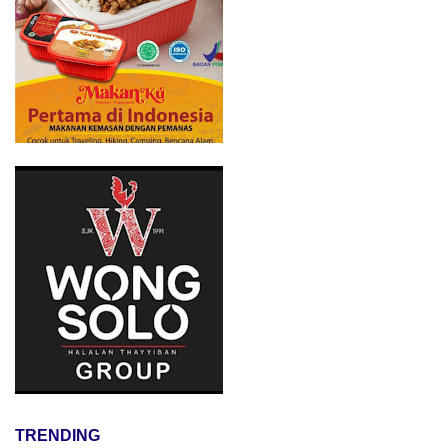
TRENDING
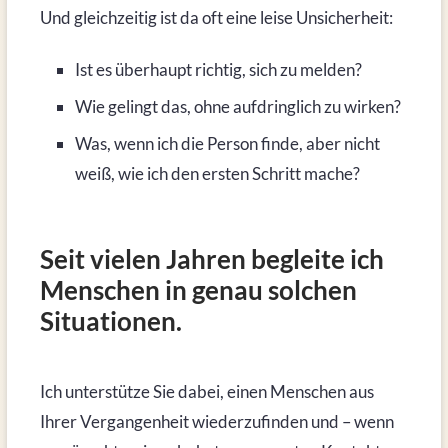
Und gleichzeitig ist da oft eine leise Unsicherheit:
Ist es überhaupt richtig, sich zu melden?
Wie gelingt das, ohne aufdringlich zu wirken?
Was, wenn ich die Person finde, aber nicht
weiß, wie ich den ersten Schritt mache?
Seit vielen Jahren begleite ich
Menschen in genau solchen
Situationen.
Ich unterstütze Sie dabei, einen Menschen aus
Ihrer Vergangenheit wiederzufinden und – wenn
━━━━
Task details: Find the line that contains "Ich unterstütze Sie dabei, einen Menschen aus" in the data above. Reproduce it and every later line exactly, through the last one.

Final answer:
Ich unterstütze Sie dabei, einen Menschen aus
Ihrer Vergangenheit wiederzufinden und – wenn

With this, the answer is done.